I am reading the Wind in the Willows, for which I must thank Joe and Maralin for bringing to me. It is kids book which I should read to get in a proper frame of mind for telling Tony stories too.
On my holiday, I read Mark's Twain Huckleberry Finn, Truman Capote's In Cold Blood, Michael Crichton's Sphere, and fairly-current copies of the National Review and the New Republic. Huckleberry Finn is a such a good book that I am ashamed to admit that I haven't read it till now. Parts of it were downright hilarious. In Cold Blood was a very literary rendering of a senseless brutal murder of a family of four in Kansas. Sphere was brain candy -- a better than average thriller -- Crichton's scientific asides make the novels were worth reading. The National Review and the New Republic are American journals of opinions -- NR is center-right and TNR is center-left. I inhabit the NR sphere. TNR I found to be boring at times and not very illuminating.
Questions about the Countryside
I tried to get the students to answer some questions that occurred to me about the countryside.
I wondered if it was just me, or were there fewer policemen in the countryside than in the cities. The students did tell me that there was something to my observation but differed on reasons as to why this was so. One student suggested that there were less policemen in the countryside because the demographic that caused crime, able-bodied men, were migrant workers working in the cities. The remaining demographic. old people, mothers, and children weren't into crime. Another student suggested that the policemen had other lines of work to make money and so weren't in uniform. Another student suggested that there was nothing worth stealing in the countryside
The canals in the countryside around Beixing all organized in a straight grid pattern. I asked the students when this was done. One student told that the canals could have been made hundreds of years ago in a previous dynasty.
Asking about land ownership in the countryside got me unclear answers. There seemed to be collectives which shared fields as well as big government operations that ran whole areas. I never got an answer as to whether the houses were owned or not.
My final question was about dilapidated bridges. I saw a few bridges have crumbling railings with whole sections simply missing. Asking my wife, she said it was the result of accidents over the years causing the railings fall off. When I asked about the nature of these accidents my wife seemed uncertain. Other students suggested that some the bridge railings had been cannibalized by farmers who needed the concrete for some personal use. Another student suggested that the bridges had been built in the time of the Cultural Revolution and had not been replaced since.
What the students did on their holidays
A far too common answer to the question "What did you do on your holiday?" was "stay at home!".
Comments about the Parade
I was interested to hear the students reaction to the October 1 parade in Beijing. A few told me that it was boring. And after having seen footage of previous National Day parades, the 2009 was nothing out of the ordinary. A few noted, as I did, Chairman Hu's enthusiastic response to the marching women in their skirts showing off nice legs. A student told me that the head of one of the units was a model for car advertisements.

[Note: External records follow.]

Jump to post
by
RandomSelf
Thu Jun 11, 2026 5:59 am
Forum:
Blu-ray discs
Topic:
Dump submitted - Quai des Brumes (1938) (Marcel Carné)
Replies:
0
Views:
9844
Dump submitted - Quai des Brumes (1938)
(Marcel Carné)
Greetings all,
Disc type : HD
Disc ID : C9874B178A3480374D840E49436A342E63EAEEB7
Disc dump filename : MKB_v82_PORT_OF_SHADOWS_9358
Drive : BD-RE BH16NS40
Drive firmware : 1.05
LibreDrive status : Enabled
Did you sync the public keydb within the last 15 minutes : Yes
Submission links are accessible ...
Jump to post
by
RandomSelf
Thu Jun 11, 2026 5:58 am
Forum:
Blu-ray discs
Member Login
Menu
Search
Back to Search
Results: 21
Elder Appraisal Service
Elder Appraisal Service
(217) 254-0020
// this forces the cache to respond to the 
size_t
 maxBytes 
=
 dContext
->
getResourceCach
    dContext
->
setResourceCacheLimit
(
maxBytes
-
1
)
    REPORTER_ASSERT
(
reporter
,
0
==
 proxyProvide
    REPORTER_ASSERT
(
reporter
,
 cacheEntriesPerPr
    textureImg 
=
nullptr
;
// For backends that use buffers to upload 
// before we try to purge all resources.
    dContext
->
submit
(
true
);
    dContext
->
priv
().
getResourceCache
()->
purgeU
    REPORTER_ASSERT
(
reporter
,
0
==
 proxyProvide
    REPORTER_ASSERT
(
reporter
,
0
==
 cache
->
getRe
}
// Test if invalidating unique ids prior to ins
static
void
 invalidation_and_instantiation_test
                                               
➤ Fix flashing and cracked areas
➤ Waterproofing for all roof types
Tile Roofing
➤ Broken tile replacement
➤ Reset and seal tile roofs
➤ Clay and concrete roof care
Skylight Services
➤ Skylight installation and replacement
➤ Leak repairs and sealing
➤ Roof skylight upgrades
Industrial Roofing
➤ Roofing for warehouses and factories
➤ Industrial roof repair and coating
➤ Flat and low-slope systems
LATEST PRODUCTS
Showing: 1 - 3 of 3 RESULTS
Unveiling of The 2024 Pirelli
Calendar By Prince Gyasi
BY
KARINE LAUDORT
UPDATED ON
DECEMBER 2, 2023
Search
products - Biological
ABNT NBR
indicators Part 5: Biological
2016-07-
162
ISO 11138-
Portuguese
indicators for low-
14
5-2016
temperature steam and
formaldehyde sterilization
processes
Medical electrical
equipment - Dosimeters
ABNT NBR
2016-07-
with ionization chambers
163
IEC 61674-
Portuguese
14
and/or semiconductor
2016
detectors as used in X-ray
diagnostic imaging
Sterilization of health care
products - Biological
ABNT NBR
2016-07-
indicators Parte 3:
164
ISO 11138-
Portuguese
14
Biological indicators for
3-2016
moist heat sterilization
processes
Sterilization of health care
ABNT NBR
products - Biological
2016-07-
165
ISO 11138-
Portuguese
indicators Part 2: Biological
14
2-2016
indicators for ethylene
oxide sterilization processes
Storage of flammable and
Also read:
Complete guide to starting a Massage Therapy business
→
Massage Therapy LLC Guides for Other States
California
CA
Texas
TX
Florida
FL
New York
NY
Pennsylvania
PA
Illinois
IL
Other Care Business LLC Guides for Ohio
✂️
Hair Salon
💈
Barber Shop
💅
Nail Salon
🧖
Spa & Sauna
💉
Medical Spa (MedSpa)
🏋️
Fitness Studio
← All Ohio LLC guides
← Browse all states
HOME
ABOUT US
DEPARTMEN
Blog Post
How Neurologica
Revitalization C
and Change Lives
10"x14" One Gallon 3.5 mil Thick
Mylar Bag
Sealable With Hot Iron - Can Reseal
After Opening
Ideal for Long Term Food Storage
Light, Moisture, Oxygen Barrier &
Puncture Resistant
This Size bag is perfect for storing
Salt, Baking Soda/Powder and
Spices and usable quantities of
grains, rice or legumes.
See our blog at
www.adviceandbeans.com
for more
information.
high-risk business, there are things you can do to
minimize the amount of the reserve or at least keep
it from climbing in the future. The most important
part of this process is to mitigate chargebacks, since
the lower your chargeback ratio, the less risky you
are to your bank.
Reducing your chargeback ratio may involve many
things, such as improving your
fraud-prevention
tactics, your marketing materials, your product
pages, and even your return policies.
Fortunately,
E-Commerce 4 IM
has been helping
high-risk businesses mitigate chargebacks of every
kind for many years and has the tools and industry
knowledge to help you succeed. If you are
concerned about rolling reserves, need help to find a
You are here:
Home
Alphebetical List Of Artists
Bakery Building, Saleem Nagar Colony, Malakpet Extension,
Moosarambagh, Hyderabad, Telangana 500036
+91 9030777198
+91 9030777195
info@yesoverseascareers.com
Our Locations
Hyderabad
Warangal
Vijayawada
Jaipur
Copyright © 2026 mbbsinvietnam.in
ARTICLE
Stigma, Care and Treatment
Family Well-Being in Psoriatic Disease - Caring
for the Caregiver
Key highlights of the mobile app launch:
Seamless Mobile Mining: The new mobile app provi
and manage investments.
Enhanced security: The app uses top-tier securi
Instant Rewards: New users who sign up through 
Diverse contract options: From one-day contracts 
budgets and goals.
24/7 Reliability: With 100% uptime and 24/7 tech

Apparently, a unit of Wuxi soldiers was in the parade. They were displaying their self-propelled artillery pieces for the Chinese politburo.
Jenny and Tony in Wuxi
For the time being, my wife and son will be in Wuxi. Jenny will eventually have to go back to complete her driving course.
The return was accompanied by the inevitable complaints about my not having kept the apartment clean. To be honest though, my wife was being picky for in fact the apartment was neat and organized.
Things are slow at the school. Things should pick up once everyone is fully out of holiday mode.
The trouble machine
These days, Tony is a trouble machine, I tell my wife. She agrees. Tony is just too damn curious. He can't keep his hands out of anything. He also really loves to rough house his father. And if he wants to go somewhere, he grabs a parent by the hand and tugs with all his might. When you say no!, you have a fight on your hands.
I have one anecdote I should relate about a walk I took him on in Beixing. I decided to go a long way from the in-laws' compound. Fifty minutes into the walk and fifty minutes from the compound, he fell asleep. I carried on for ten minutes before returning to the compound. Just as I got close to the compound and Tony had had a 45 minute nap in my arms (he is heavier to carry when he sleeping), he woke up all refreshed. I had to continue the outing for an hour longer than I had intended to.